Abstract:
The one goal of this research is to present the adaptive mesh
refinement (AMR) technique for one dimensional two-phase slug flows.
Uniform fine meshes for these long devices are costly and, in general
situations, the optimum space discretisation could not be determined
a priori.
The adaptive mesh refinement (AMR) procedure permits this problem
to be remedied by refining the mesh locally, within regions where sharp
discontinuities and steep gradients are present. With the appropriate
algorithm and data organisation, it helps to reduce CPU time and
speed up simulations of flows in long pipes, while preserving accuracy
and acceptable execution times.
The main objective of this research is to investigate the behaviour of
the gas and non-Newtonian shear-thinning fluids in horizontal pipes.

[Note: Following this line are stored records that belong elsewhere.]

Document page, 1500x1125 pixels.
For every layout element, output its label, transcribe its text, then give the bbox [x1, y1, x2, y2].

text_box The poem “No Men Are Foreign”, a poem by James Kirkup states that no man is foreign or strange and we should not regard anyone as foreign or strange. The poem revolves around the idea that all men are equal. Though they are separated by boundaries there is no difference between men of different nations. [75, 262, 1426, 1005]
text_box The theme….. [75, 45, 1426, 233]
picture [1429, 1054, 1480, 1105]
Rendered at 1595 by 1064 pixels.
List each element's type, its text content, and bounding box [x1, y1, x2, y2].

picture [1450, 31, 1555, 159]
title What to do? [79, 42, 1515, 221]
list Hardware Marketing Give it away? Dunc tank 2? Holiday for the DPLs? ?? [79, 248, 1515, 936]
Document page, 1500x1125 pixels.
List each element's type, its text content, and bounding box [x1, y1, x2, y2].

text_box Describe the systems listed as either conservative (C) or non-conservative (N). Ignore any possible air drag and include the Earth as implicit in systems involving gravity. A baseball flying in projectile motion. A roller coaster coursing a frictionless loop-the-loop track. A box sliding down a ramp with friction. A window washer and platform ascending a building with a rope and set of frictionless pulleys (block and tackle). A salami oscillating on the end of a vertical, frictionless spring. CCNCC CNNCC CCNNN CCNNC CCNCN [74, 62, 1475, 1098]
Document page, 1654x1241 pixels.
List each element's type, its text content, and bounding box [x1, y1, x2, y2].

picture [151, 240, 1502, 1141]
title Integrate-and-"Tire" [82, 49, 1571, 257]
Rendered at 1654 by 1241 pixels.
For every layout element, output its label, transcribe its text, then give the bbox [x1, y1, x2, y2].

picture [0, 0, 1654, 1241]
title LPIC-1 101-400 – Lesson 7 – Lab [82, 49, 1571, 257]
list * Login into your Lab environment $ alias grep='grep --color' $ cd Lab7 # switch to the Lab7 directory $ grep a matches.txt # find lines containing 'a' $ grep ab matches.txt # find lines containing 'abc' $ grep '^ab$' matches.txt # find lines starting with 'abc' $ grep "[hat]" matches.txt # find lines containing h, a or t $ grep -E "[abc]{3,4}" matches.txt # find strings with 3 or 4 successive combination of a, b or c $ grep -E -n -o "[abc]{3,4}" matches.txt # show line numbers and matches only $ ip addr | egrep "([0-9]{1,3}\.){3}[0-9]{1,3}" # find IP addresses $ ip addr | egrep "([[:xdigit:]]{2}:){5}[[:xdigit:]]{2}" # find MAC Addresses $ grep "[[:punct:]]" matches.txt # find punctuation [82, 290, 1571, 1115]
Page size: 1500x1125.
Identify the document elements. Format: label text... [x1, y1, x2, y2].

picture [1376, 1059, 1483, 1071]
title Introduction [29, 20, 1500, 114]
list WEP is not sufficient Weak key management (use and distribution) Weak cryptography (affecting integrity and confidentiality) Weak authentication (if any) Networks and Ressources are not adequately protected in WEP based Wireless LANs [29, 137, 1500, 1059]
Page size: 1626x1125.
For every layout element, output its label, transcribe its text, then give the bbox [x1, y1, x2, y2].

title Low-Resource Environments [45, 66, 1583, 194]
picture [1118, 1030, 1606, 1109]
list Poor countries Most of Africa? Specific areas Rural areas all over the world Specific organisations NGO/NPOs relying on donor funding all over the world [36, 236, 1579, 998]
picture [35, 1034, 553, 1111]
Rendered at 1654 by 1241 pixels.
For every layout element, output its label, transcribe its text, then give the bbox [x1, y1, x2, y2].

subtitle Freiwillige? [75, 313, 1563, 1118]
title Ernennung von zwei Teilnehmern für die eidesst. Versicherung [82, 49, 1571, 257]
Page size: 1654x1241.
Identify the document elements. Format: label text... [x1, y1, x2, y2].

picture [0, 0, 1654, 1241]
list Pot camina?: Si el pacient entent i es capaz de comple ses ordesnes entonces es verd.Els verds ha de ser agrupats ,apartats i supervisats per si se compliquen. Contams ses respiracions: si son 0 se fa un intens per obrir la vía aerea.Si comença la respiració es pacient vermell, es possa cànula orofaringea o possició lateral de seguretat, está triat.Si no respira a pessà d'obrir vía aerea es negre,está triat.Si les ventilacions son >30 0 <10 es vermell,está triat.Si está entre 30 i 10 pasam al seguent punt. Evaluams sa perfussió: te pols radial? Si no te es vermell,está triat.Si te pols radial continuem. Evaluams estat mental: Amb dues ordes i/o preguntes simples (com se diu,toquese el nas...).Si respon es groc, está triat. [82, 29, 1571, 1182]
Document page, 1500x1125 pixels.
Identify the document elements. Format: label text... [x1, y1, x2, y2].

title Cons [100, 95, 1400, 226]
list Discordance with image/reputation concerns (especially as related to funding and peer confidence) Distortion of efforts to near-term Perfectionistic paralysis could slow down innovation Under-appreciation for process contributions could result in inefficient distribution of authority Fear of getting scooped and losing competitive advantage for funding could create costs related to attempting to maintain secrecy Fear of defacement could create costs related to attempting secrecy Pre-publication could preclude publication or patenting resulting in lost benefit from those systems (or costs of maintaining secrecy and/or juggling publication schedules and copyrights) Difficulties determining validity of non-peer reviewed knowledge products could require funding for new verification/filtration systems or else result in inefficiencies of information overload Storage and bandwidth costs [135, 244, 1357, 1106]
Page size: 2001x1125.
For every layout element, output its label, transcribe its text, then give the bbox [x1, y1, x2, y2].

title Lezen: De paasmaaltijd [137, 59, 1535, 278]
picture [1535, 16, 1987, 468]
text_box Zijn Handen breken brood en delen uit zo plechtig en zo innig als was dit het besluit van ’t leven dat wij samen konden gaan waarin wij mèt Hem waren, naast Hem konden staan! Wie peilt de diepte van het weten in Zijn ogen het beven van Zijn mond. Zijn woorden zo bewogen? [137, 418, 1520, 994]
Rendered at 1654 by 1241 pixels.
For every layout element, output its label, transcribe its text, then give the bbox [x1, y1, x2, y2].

Predictions of drag reduction ratio and holdup are presented for the
stratified flow of gas and non-Newtonian Ostwald-deWaele liquid. For
slug flow regimes, the mechanistic slug unit model is adopted in order
to estimate the pressure gradients along the slug unit. The slug unit
model is rearranged and reinterpreted as inviscid Burgers’s equation
for incompressible phases.
For both stratified and slug flow regimes, three dimensional CFD
(computational fluid dynamics) simulations were performed in order
to compare the drag reduction ratio and pressure gradients. In
stratified flows, CFD is also used in an attempt to evaluate the liquid
wall friction factor and to compare the obtained values with those
given by empirical standard correlations.The estimated pressure gradient and drag reductions are compared
with experimental data. Calculations showed an excellent agreement
between the simulation and experimental data. Shear thinning effects
are also correctly modelled in this work.